**Registros fornecidos**
.....
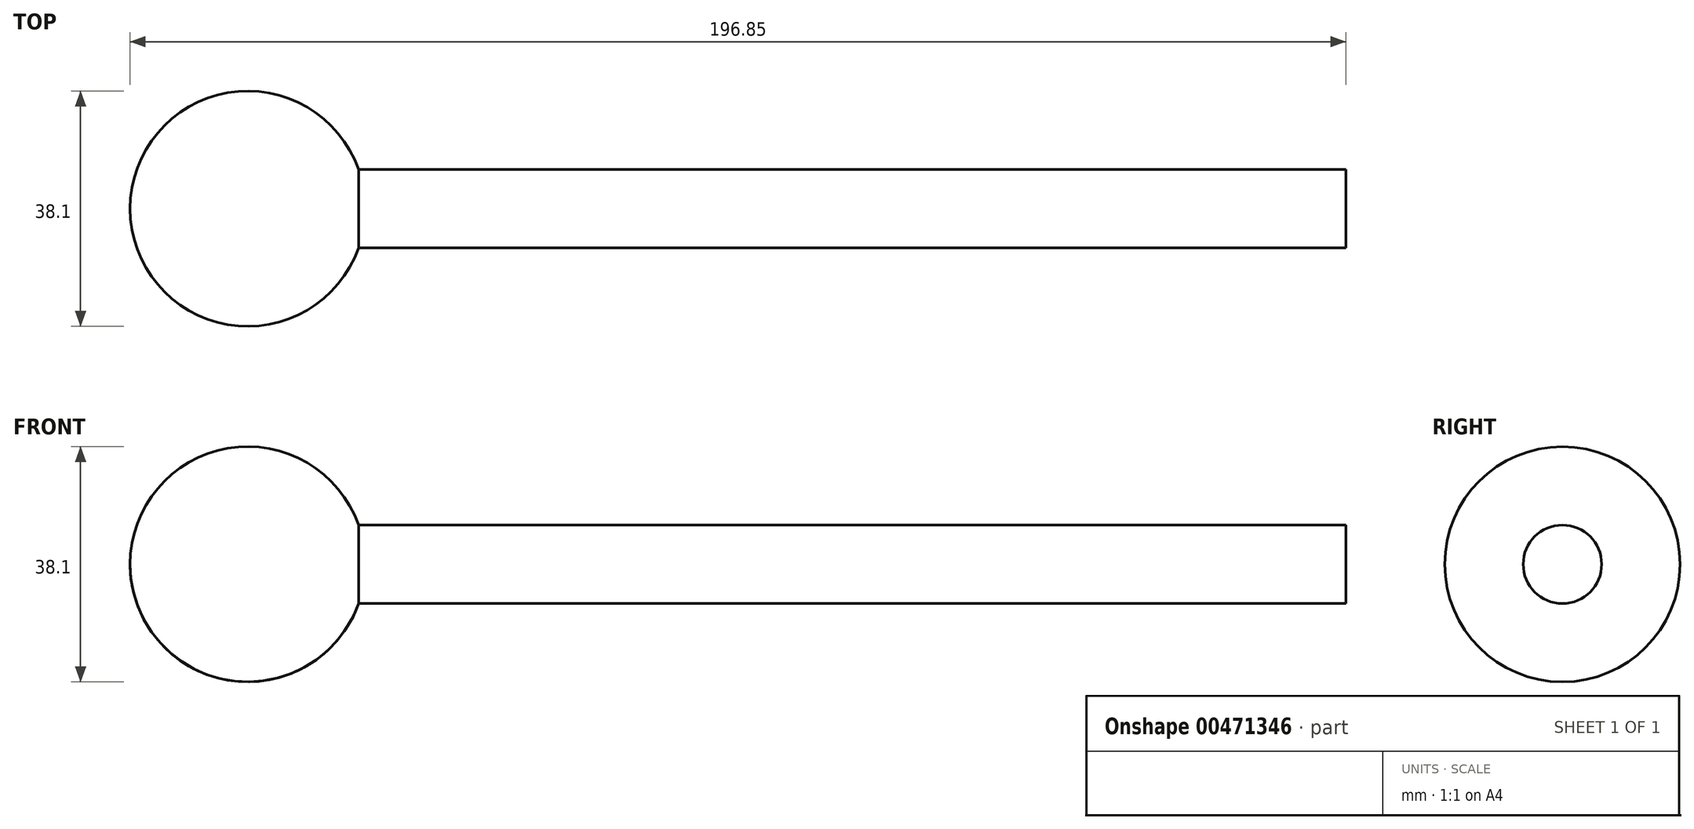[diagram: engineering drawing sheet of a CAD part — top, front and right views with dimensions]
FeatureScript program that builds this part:
annotation { "Feature Type Name" : "Feature", "Feature Type Description" : "" }
export const myFeature = defineFeature(function(context is Context, id is Id, definition is map)
    precondition{}
    {
        {
            var Q0;
            Q0=qCreatedBy(makeId("Front.planeOp"),FACE);
            var sketch = newSketch(context, id + "F0", { "sketchPlane" : qUnion([Q0])});
            skLineSegment(sketch, "E0.bottom", {"start": v(88.9, -6.35) * mm, "end": v(-88.9, -6.35) * mm});
            skLineSegment(sketch, "E0.top", {"start": v(88.9, 6.35) * mm, "end": v(-88.9, 6.35) * mm});
            skLineSegment(sketch, "E0.left", {"start": v(88.9, -6.35) * mm, "end": v(88.9, 6.35) * mm});
            skLineSegment(sketch, "E0.right", {"start": v(-88.9, -6.35) * mm, "end": v(-88.9, 6.35) * mm});
            skPoint(sketch, "E0.middle", {"position": v(0, 0) * mm});
            skLineSegment(sketch, "E1.0", {"start": v(88.9, 0) * mm, "end": v(-112.9, 0) * mm});
            skCircle(sketch, "E2", {"center": v(-88.9, 0) * mm, "radius": 19.05 * mm});
            skSolve(sketch);
        }
        {
            var Q0;
            {var subQ0=sQuery(id+"F0.wireOp",EDGE,"E0.right");var subQ1=sQuery(id+"F0.wireOp",EDGE,"E0.top");var subQ2=makeQuery(id+"F0.imprint","INTERSECT",VERTEX,{"derivedFrom":[subQ1,subQ0]});Q0=makeQuery(id+"F0.imprint","IMPRINT",FACE,{"disambiguationData":[TD([[makeQuery(id+"F0.imprint","IMPRINT",EDGE,{"disambiguationData":[TD([[subQ2,1.0]])],"derivedFrom":subQ1}),-1.0]])]});}
            var Q1;
            {var subQ0=sQuery(id+"F0.wireOp",EDGE,"E0.right");var subQ1=sQuery(id+"F0.wireOp",EDGE,"E0.top");var subQ2=makeQuery(id+"F0.imprint","INTERSECT",VERTEX,{"derivedFrom":[subQ1,subQ0]});Q1=makeQuery(id+"F0.imprint","IMPRINT",FACE,{"disambiguationData":[TD([[makeQuery(id+"F0.imprint","IMPRINT",EDGE,{"disambiguationData":[TD([[subQ2,1.0]])],"derivedFrom":subQ1}),1.0]])]});}
            var Q2;
            Q2=sQuery(id+"F0.wireOp",EDGE,"E1.0");
            revolve(context, id + "F1", {"entities" : qUnion([Q0, Q1]), "axis" : qUnion([Q2]), "revolveType" : RevolveType.FULL});
        }
        {
            var Q0;
            {var subQ0=sQuery(id+"F0.wireOp",EDGE,"E0.left");var subQ1=sQuery(id+"F0.wireOp",EDGE,"E0.top");var subQ2=makeQuery(id+"F0.imprint","INTERSECT",VERTEX,{"derivedFrom":[subQ1,subQ0]});Q0=makeQuery(id+"F0.imprint","IMPRINT",FACE,{"disambiguationData":[TD([[makeQuery(id+"F0.imprint","IMPRINT",EDGE,{"disambiguationData":[TD([[subQ2,-1.0]])],"derivedFrom":subQ1}),1.0]])]});}
            var Q1;
            Q1=sQuery(id+"F0.wireOp",EDGE,"E1.0");
            revolve(context, id + "F2", {"operationType" : NewBodyOperationType.ADD, "entities" : qUnion([Q0]), "axis" : qUnion([Q1]), "revolveType" : RevolveType.FULL});
        }
    });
.....
**Objetivo da tarefa**
Transcreva todos os registros acima linha por linha, sem nenhuma alteração, e omita as imagens na resposta.

**Resultado do exercício**
[diagram: engineering drawing sheet of a CAD part — top, front and right views with dimensions]
FeatureScript program that builds this part:
annotation { "Feature Type Name" : "Feature", "Feature Type Description" : "" }
export const myFeature = defineFeature(function(context is Context, id is Id, definition is map)
    precondition{}
    {
        {
            var Q0;
            Q0=qCreatedBy(makeId("Front.planeOp"),FACE);
            var sketch = newSketch(context, id + "F0", { "sketchPlane" : qUnion([Q0])});
            skLineSegment(sketch, "E0.bottom", {"start": v(88.9, -6.35) * mm, "end": v(-88.9, -6.35) * mm});
            skLineSegment(sketch, "E0.top", {"start": v(88.9, 6.35) * mm, "end": v(-88.9, 6.35) * mm});
            skLineSegment(sketch, "E0.left", {"start": v(88.9, -6.35) * mm, "end": v(88.9, 6.35) * mm});
            skLineSegment(sketch, "E0.right", {"start": v(-88.9, -6.35) * mm, "end": v(-88.9, 6.35) * mm});
            skPoint(sketch, "E0.middle", {"position": v(0, 0) * mm});
            skLineSegment(sketch, "E1.0", {"start": v(88.9, 0) * mm, "end": v(-112.9, 0) * mm});
            skCircle(sketch, "E2", {"center": v(-88.9, 0) * mm, "radius": 19.05 * mm});
            skSolve(sketch);
        }
        {
            var Q0;
            {var subQ0=sQuery(id+"F0.wireOp",EDGE,"E0.right");var subQ1=sQuery(id+"F0.wireOp",EDGE,"E0.top");var subQ2=makeQuery(id+"F0.imprint","INTERSECT",VERTEX,{"derivedFrom":[subQ1,subQ0]});Q0=makeQuery(id+"F0.imprint","IMPRINT",FACE,{"disambiguationData":[TD([[makeQuery(id+"F0.imprint","IMPRINT",EDGE,{"disambiguationData":[TD([[subQ2,1.0]])],"derivedFrom":subQ1}),-1.0]])]});}
            var Q1;
            {var subQ0=sQuery(id+"F0.wireOp",EDGE,"E0.right");var subQ1=sQuery(id+"F0.wireOp",EDGE,"E0.top");var subQ2=makeQuery(id+"F0.imprint","INTERSECT",VERTEX,{"derivedFrom":[subQ1,subQ0]});Q1=makeQuery(id+"F0.imprint","IMPRINT",FACE,{"disambiguationData":[TD([[makeQuery(id+"F0.imprint","IMPRINT",EDGE,{"disambiguationData":[TD([[subQ2,1.0]])],"derivedFrom":subQ1}),1.0]])]});}
            var Q2;
            Q2=sQuery(id+"F0.wireOp",EDGE,"E1.0");
            revolve(context, id + "F1", {"entities" : qUnion([Q0, Q1]), "axis" : qUnion([Q2]), "revolveType" : RevolveType.FULL});
        }
        {
            var Q0;
            {var subQ0=sQuery(id+"F0.wireOp",EDGE,"E0.left");var subQ1=sQuery(id+"F0.wireOp",EDGE,"E0.top");var subQ2=makeQuery(id+"F0.imprint","INTERSECT",VERTEX,{"derivedFrom":[subQ1,subQ0]});Q0=makeQuery(id+"F0.imprint","IMPRINT",FACE,{"disambiguationData":[TD([[makeQuery(id+"F0.imprint","IMPRINT",EDGE,{"disambiguationData":[TD([[subQ2,-1.0]])],"derivedFrom":subQ1}),1.0]])]});}
            var Q1;
            Q1=sQuery(id+"F0.wireOp",EDGE,"E1.0");
            revolve(context, id + "F2", {"operationType" : NewBodyOperationType.ADD, "entities" : qUnion([Q0]), "axis" : qUnion([Q1]), "revolveType" : RevolveType.FULL});
        }
    });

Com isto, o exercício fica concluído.